As spring rolls around, the PUB is going to begin public hearings for a review of the province’s automobile insurance regulation.
In Newfoundland and Labrador, a review of the province’s automobile insurance regulation is underway. — 123RF Stock Photo

This is in response to Brian Jones’ June 15th column, “Destitute insurance companies need your help.”

A lot has been said about auto insurance in Newfoundland and Labrador — but the simple truth is this: changes must be made.

There are not many people who have sympathy for insurance companies. Even people within the industry would agree with you when our own premiums go up.

The problem is that the entire auto insurance system in N.L. needs further review. The current review process is not entirely user friendly — but we need to try to make it so because it is impacting consumers now.

Under the Automobile Insurance Act, all insurers are required to submit for approval any request for premium increases to the board of commissioners of Public Utilities (PUB). This process is long and complicated. We can appreciate that not everyone monitors the site for 10-page rulings about the decision on rate changes. But the information is always made available and the reports include information and supporting documentation from actuaries, lawyers and accountants, and a thorough review is undertaken before a decision is made.

Mr. Jones is correct in stating that the law requires insurance. However, there is also a law that places limits on insurance rates — it is a process that can be found in the rulings and documents that the PUB makes available through their decision-making process.

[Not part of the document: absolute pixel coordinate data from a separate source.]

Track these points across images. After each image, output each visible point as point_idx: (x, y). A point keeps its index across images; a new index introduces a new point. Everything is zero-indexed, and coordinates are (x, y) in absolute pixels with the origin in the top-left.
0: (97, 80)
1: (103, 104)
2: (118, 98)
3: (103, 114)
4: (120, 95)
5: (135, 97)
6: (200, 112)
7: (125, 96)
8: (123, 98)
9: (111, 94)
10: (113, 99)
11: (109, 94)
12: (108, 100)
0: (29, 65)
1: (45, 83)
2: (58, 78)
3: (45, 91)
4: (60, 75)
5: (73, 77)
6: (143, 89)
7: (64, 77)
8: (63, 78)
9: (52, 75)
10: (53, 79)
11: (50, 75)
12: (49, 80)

Those important checks and balances — I believe, is what Mr. Jones was asking for. They exist. The problem is that the information isn’t easy to find.

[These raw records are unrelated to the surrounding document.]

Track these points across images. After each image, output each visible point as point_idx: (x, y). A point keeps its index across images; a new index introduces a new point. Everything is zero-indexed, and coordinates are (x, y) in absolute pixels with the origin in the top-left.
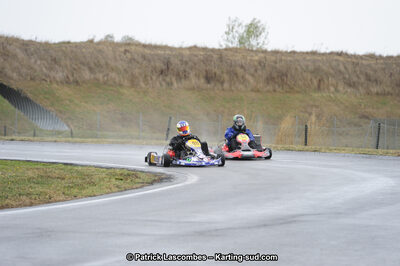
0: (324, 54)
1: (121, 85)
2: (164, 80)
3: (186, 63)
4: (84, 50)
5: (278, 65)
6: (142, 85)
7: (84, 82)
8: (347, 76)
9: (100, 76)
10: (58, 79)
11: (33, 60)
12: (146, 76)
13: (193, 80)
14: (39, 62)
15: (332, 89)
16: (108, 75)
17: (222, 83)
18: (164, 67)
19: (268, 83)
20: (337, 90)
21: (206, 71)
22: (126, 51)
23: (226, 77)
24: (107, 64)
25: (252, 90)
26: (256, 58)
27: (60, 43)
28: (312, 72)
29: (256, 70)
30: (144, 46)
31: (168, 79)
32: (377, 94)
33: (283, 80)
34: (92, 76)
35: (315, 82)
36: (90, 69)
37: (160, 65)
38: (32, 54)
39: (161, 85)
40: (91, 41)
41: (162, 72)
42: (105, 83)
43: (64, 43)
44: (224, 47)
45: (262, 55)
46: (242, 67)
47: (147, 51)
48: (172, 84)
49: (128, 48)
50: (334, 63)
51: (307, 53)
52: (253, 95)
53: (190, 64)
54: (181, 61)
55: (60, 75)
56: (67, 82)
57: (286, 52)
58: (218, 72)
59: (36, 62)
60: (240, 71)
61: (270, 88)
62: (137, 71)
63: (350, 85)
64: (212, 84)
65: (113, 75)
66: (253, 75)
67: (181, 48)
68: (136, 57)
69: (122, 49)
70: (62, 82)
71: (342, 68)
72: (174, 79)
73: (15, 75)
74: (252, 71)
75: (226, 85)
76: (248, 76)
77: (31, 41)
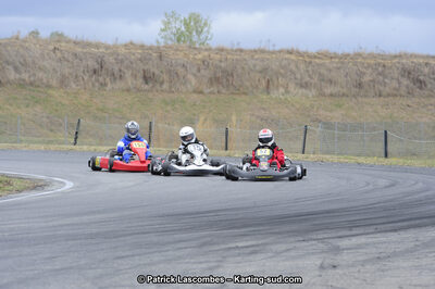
0: (273, 52)
1: (49, 86)
2: (98, 81)
3: (122, 61)
4: (9, 48)
5: (223, 65)
6: (74, 86)
7: (8, 82)
8: (298, 76)
9: (25, 76)
12: (76, 77)
13: (130, 81)
15: (282, 90)
16: (34, 75)
17: (162, 83)
18: (97, 66)
19: (212, 84)
20: (287, 92)
21: (144, 71)
22: (55, 49)
23: (165, 77)
24: (34, 62)
25: (194, 92)
26: (200, 56)
28: (260, 72)
29: (199, 70)
30: (76, 43)
31: (101, 79)
32: (331, 95)
33: (228, 80)
34: (18, 76)
35: (264, 83)
36: (16, 69)
37: (92, 64)
39: (93, 85)
40: (17, 38)
41: (95, 72)
42: (31, 84)
45: (206, 53)
46: (183, 66)
47: (78, 50)
48: (106, 85)
49: (57, 45)
50: (285, 62)
51: (255, 51)
52: (195, 96)
53: (126, 62)
54: (116, 59)
57: (232, 50)
58: (157, 72)
60: (181, 71)
61: (214, 89)
62: (67, 71)
63: (302, 86)
64: (151, 85)
65: (40, 74)
66: (195, 75)
67: (115, 46)
68: (66, 55)
69: (51, 47)
71: (293, 67)
72: (108, 79)
74: (194, 70)
75: (165, 86)
76: (190, 77)
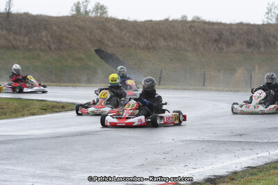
1: (186, 50)
2: (217, 46)
3: (234, 34)
4: (161, 26)
6: (202, 50)
7: (160, 48)
9: (171, 44)
10: (141, 46)
11: (124, 33)
12: (204, 44)
13: (238, 46)
14: (128, 35)
16: (176, 43)
17: (259, 48)
21: (248, 40)
22: (191, 27)
23: (262, 44)
24: (177, 36)
27: (145, 22)
30: (205, 23)
31: (220, 46)
34: (165, 44)
36: (165, 39)
37: (215, 36)
38: (124, 29)
39: (215, 49)
40: (167, 20)
41: (216, 41)
42: (174, 48)
43: (148, 21)
44: (265, 23)
46: (274, 37)
47: (206, 26)
48: (223, 49)
49: (193, 24)
53: (237, 34)
54: (231, 33)
55: (142, 43)
56: (147, 48)
58: (256, 41)
59: (126, 34)
62: (198, 40)
64: (252, 49)
65: (180, 43)
67: (231, 25)
68: (198, 30)
69: (189, 25)
70: (144, 49)
72: (224, 47)
73: (110, 43)
75: (262, 49)
77: (124, 20)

The insurance industry is restricted to a 10 per cent return on equity (ROE). ROE is the number that takes into account what an insurer takes in premiums and investment income, as well as what is paid out in claims and costs such as employee salaries, etc.

The government keeps track of where every dollar goes within the auto insurance industry through the General Insurance Statistical Agency, which is run by insurance regulators. See here for the latest figures: https://www.gisa.ca/Documents/View/2336

The industry is regulated for the product it can sell, the price it can sell it for, and the data that government wants from it. Those important checks and balances — I believe, is what Mr. Jones was asking for. They exist. The problem is that the information isn’t easy to find. Therefore, the bigger problem is that we need reforms in order to get clarity and simplicity.

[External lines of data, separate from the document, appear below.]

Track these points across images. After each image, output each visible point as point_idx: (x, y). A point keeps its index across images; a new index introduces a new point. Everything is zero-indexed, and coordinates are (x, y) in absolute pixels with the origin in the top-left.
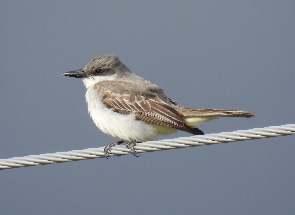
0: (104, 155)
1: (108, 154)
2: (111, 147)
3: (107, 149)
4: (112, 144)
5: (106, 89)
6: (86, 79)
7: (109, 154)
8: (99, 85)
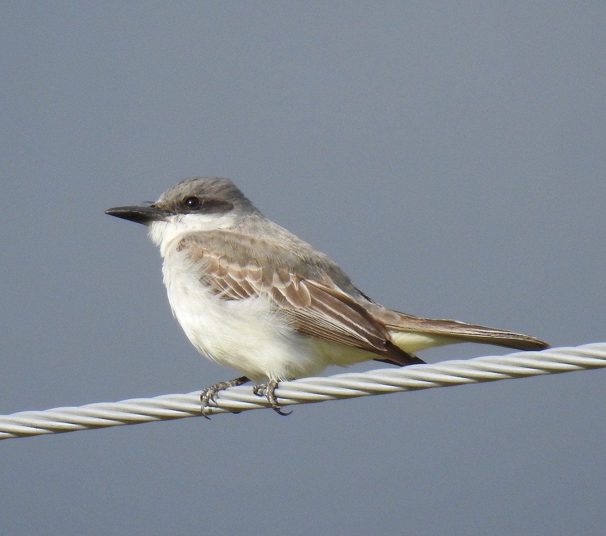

As someone who represents the industry, I understand that people may not believe me. However, I leave you with this thought — if insurers were making money in Newfoundland and Labrador, there would be many more players competing for that business.

An independent actuary hired by the PUB reviewed the profitability of insurers in the province and found that insurers have lost money here for the last five years. In the province of Prince Edward Island there are approximately one quarter the number of vehicles on the road as there are here — yet there are many more companies vying for business.

The bottom line is that too many of us can’t afford auto insurance but none of us can afford to drive without it. We need a system that works harder for Newfoundlanders and Labradorians and that is what we want to achieve.